Bundesarbeitsgericht Rechte befristet Beschäftigter gestärkt

Stand: 23.01.2019 18:29 Uhr

Im konkreten Fall lag die letzte Beschäftigung acht Jahre zurück - aber auch dann darf derselbe Arbeitgeber den Mitarbeiter nicht ohne sachlichen Grund befristen. Das entschied das Bundesarbeitsgericht in Erfurt.

Das Bundesarbeitsgericht (BAG) hat die Rechte von befristet beschäftigten Arbeitnehmern gestärkt. Arbeitgeber dürfen nach einer achtjährigen Pause einen Beschäftigten nicht erneut ohne sachlichen Grund nur auf Zeit einstellen, urteilte das BAG. Dies verstoße gegen das Teilzeit- und Befristungsgesetz, erklärten die Richter.

Kettenbefristungen vermeiden

Befristete Arbeitsverträge sind erlaubt, wenn ein "Sachgrund" vorliegt, wie zum Beispiel eine Schwangerschaftsvertretung. Arbeitsverträge dürfen auch "ohne sachlichen Grund" bis zu zwei Jahre befristet werden. Danach ist eine Befristung - ohne sachlichen Grund - unwirksam, wenn der Arbeitnehmer bei demselben Arbeitgeber bereits zuvor beschäftigt war.
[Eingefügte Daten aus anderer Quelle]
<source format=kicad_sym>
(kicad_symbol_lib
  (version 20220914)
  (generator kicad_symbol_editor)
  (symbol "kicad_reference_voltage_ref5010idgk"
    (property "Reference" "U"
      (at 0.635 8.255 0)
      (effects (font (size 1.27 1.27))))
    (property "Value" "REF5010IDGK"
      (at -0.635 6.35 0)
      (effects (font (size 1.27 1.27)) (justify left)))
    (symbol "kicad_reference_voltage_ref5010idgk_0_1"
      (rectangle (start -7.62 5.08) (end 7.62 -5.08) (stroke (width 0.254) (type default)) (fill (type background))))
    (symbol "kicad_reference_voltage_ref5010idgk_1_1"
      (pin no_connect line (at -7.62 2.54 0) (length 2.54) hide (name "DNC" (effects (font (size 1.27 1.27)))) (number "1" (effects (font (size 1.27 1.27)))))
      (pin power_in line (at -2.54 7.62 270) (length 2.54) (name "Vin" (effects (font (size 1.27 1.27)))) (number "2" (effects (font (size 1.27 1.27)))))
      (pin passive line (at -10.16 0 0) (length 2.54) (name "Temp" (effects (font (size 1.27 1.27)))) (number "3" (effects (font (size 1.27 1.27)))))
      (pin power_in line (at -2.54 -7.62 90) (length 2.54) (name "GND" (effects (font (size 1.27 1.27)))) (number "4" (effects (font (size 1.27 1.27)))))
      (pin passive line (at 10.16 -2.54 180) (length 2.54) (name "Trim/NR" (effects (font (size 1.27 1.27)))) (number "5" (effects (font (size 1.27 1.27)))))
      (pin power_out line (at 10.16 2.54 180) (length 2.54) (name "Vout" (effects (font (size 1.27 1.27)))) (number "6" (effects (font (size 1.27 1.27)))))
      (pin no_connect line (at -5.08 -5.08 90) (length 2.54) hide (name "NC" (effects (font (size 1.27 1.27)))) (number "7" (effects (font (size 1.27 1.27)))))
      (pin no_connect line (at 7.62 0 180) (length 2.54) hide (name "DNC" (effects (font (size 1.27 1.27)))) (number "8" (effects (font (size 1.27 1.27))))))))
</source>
Damit sollen sogenannte Kettenbefristungen und die unsichere Situation für den Arbeitnehmer vermieden werden.

Kläger im Recht

Im konkreten Fall war ein Beschäftigter eines Automobilherstellers in Baden-Württemberg zunächst eineinhalb Jahre als Facharbeiter tätig. Acht Jahre später wurde der Mann ohne sachlichen Grund erneut mit einem Zeitvertrag eingestellt. Der Arbeitnehmer verlangte eine Festanstellung.

Das BAG gab dem Kläger recht und entschied, dass die Befristung unwirksam ist. Nach knapp acht Jahren habe das frühere Arbeitsverhältnis noch nicht "sehr lange" zurückgelegen und die Arbeitsaufgaben hätten sich nicht erheblich geändert.